READING PASSAGE.

==*==

= Winfried Zillig =

German composer, musicologist and conductor (1905–1963)

Winfried Zillig (1 April 1905 – 18 December 1963) was a German composer, music theorist, and conductor.

== Biography ==
Zillig was born in Würzburg to the teacher Peter Zillig. After leaving school, Zillig studied law and music. One of his teachers there was Hermann Zilcher. In Vienna he was a private pupil of Arnold Schoenberg, later following him to Berlin. His first compositions date from this time.

In 1927 he became the assistant of Erich Kleiber at the Berlin State Opera. A short time later he became repetiteur to the Oldenburg Opera. In the years 1932 to 1937, he acted as repetiteur and Kapellmeister at the Düsseldorf Opera. Positions followed as Kapellmeister in Essen and at the beginning of the 1940s as the musical leader of the Posen Opera. After the end of World War II he became the first Kapellmeister of the Düsseldorfer Oper. In the years 1947 to 1951 he occupied the position of conductor at the hr-Sinfonieorchester. He also acted as guest conductor of the Radio Éireann Symphony Orchestra in the early months of 1953. After 1959 he led the musical division of Norddeutscher Rundfunk. Zillig died in 1963 in Hamburg.

==*==

DATA UNDER STUDY.
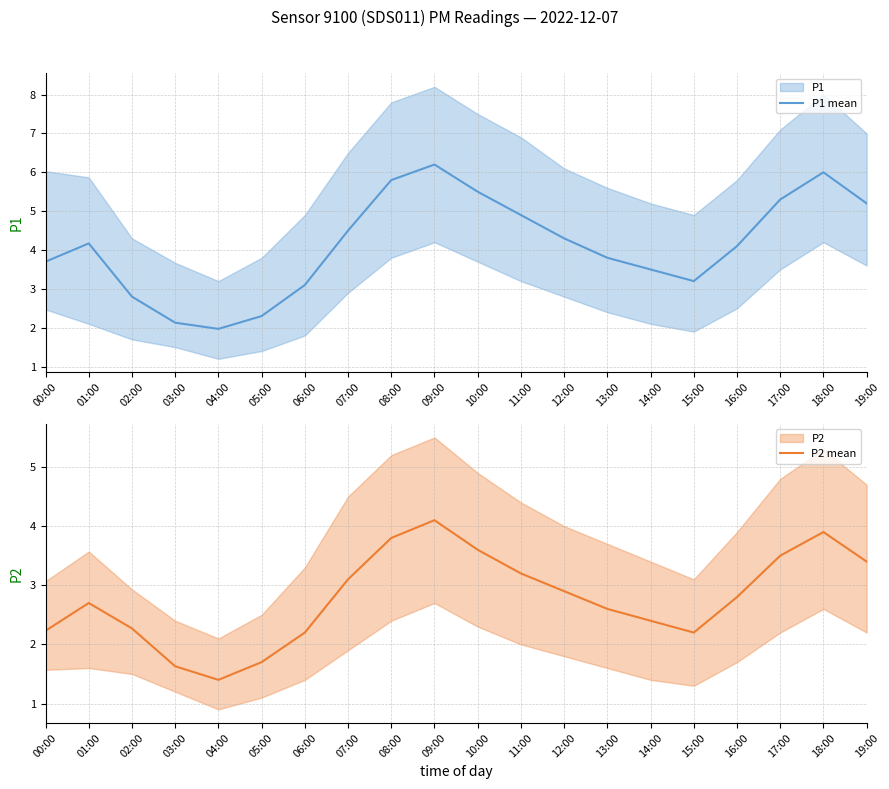

True or false: P1 mean and P2 mean cross at least once.

False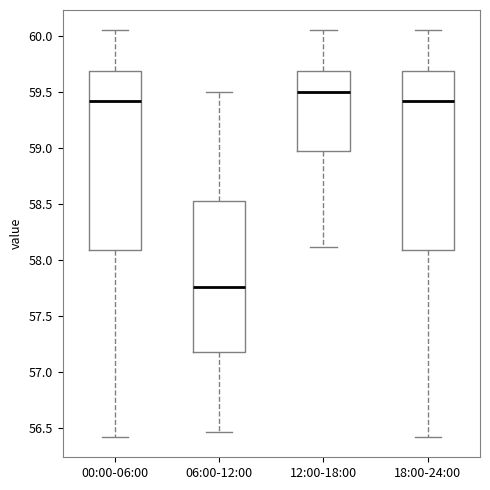

Reading left to right, read every box against the y-axis: the position of its median line, the range the box covers, and the ends of its whiskers. The values are not printed on the chart, so give them approximately, as read against the axis.

00:00-06:00: median 59.40, box 58.10 to 59.70, whiskers 56.40 to 60.05
06:00-12:00: median 57.75, box 57.20 to 58.55, whiskers 56.45 to 59.50
12:00-18:00: median 59.50, box 59.00 to 59.70, whiskers 58.10 to 60.05
18:00-24:00: median 59.40, box 58.10 to 59.70, whiskers 56.40 to 60.05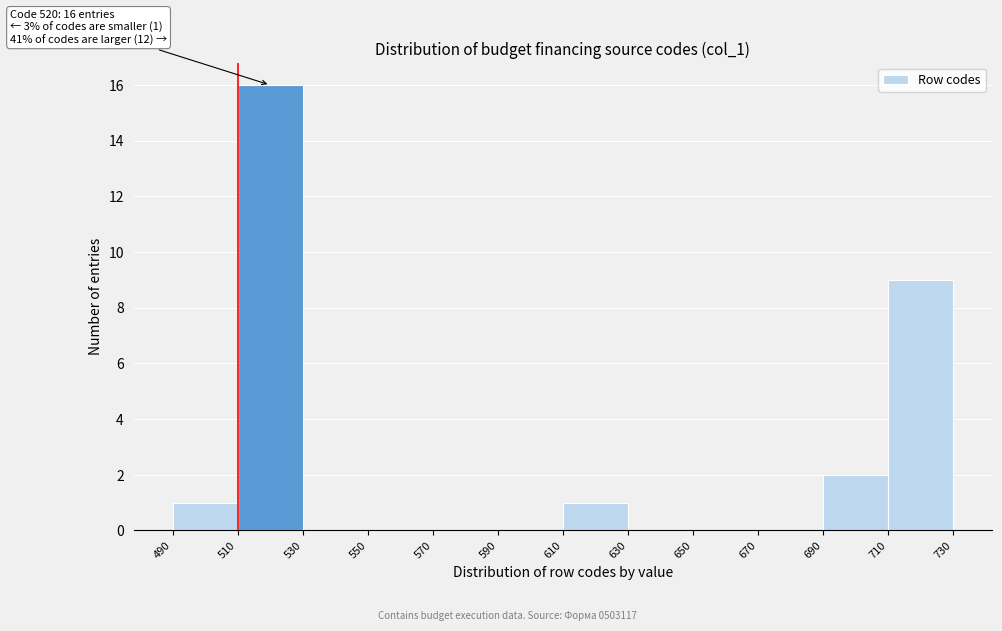

Over which range of the x-axis is the bar tallest?

510 to 530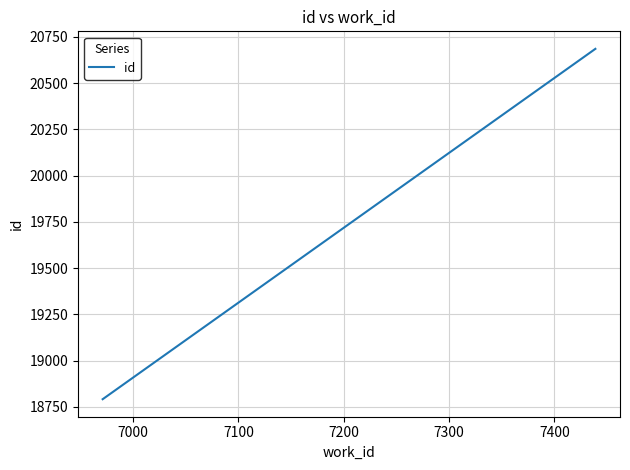

What is the value of the 1st point from the left?

18792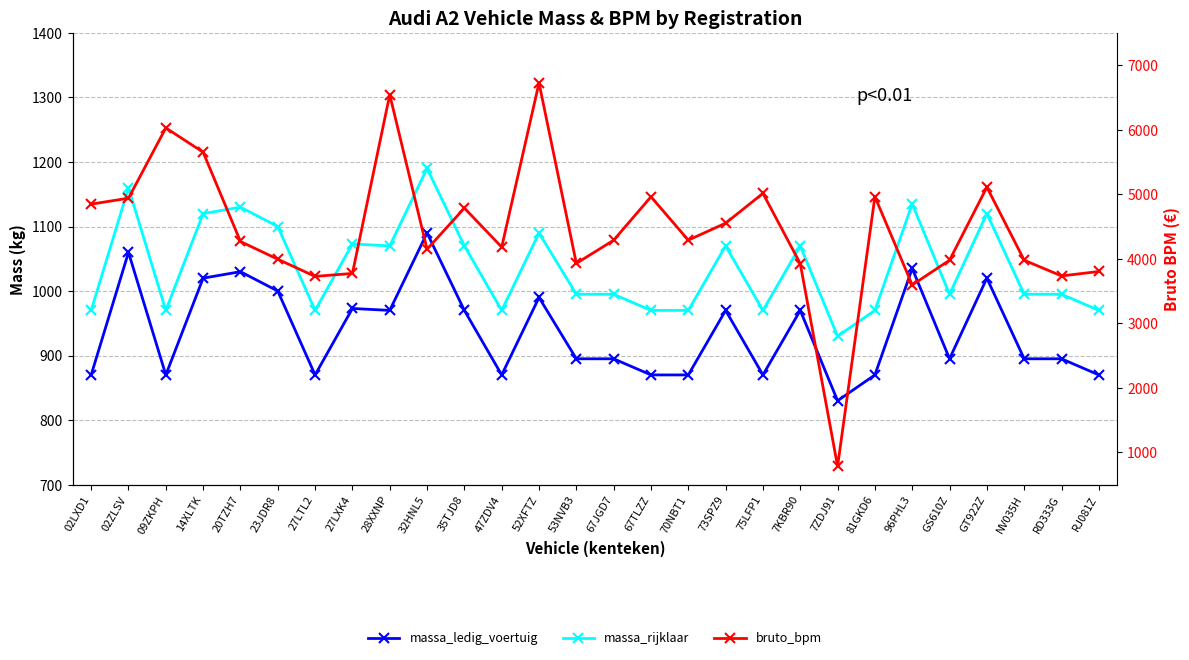

Rank the series at 28XXNP from lowest to highest value.

massa_ledig_voertuig, massa_rijklaar, bruto_bpm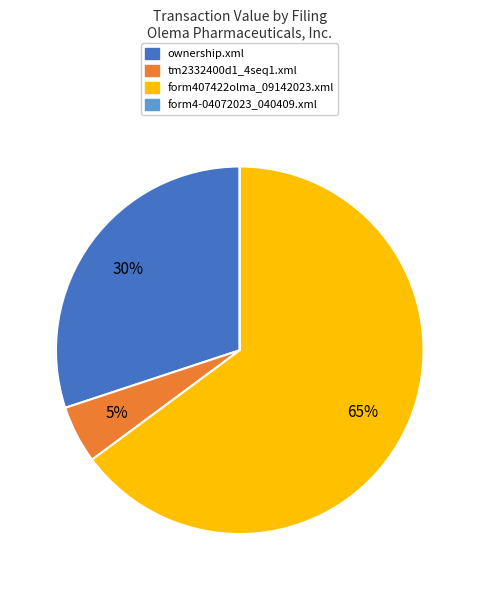

The form407422olma_09142023.xml slice represents 65% of the pie. True or false?

True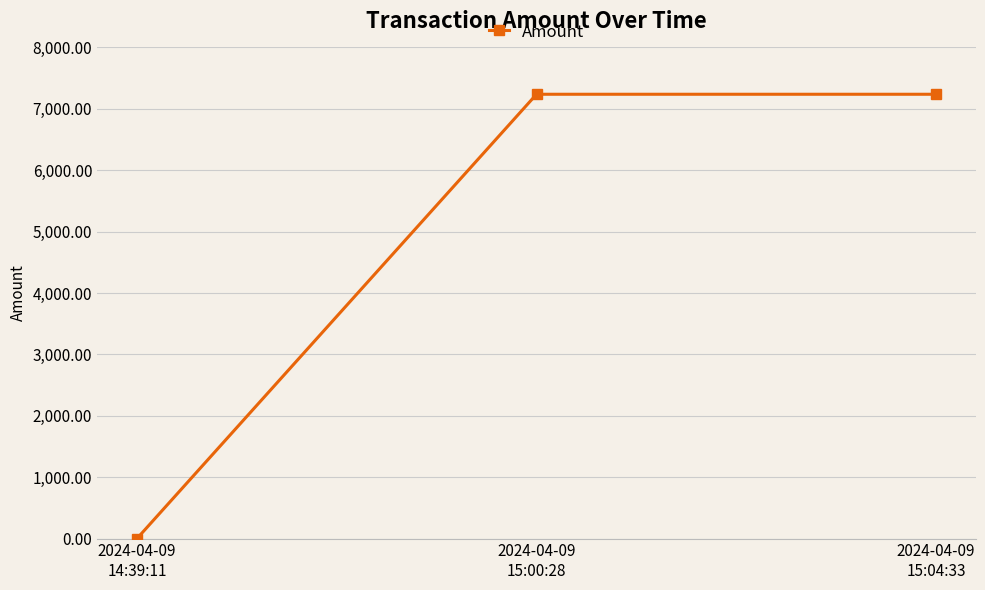

Does the chart have visible grid lines?

Yes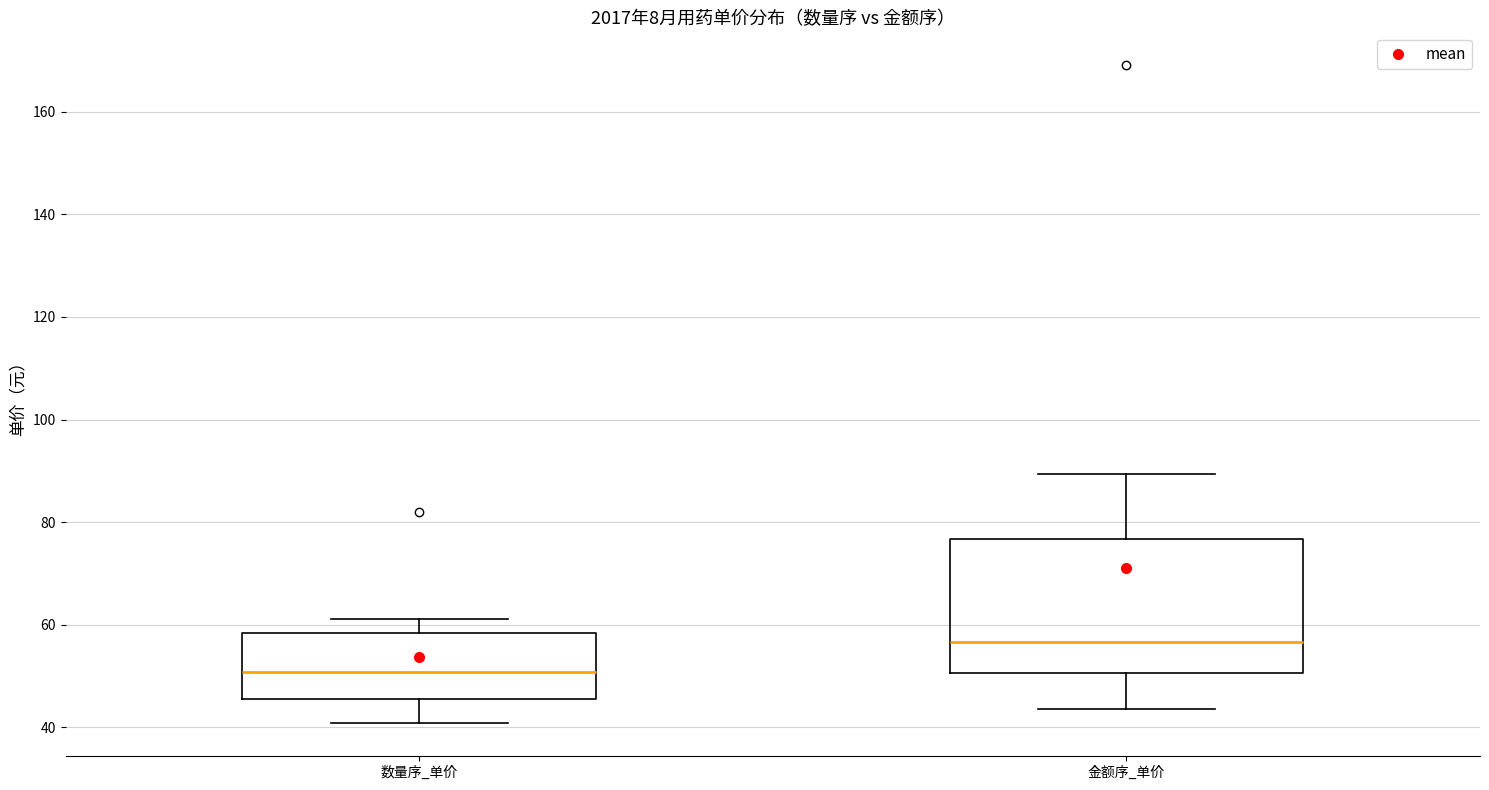

Reading left to right, transcribe this box plot: for each box, give where its median line is, the range the box spans, and where its two whiskers end, as read against the y-axis. The values are not printed on the chart, so give them approximately, as read against the axis.

数量序_单价: median 50, box 46 to 58, whiskers 40 to 62
金额序_单价: median 56, box 50 to 76, whiskers 44 to 90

==*==

EXERCISE DIRECTIONS. From the passage on Winfried Zillig, reproduce word for word the portion starting with "German composer, musicologist" and going on through "theorist, and conductor.".

RESULT FOR THIS TASK.
German composer, musicologist and conductor (1905–1963)

Winfried Zillig (1 April 1905 – 18 December 1963) was a German composer, music theorist, and conductor.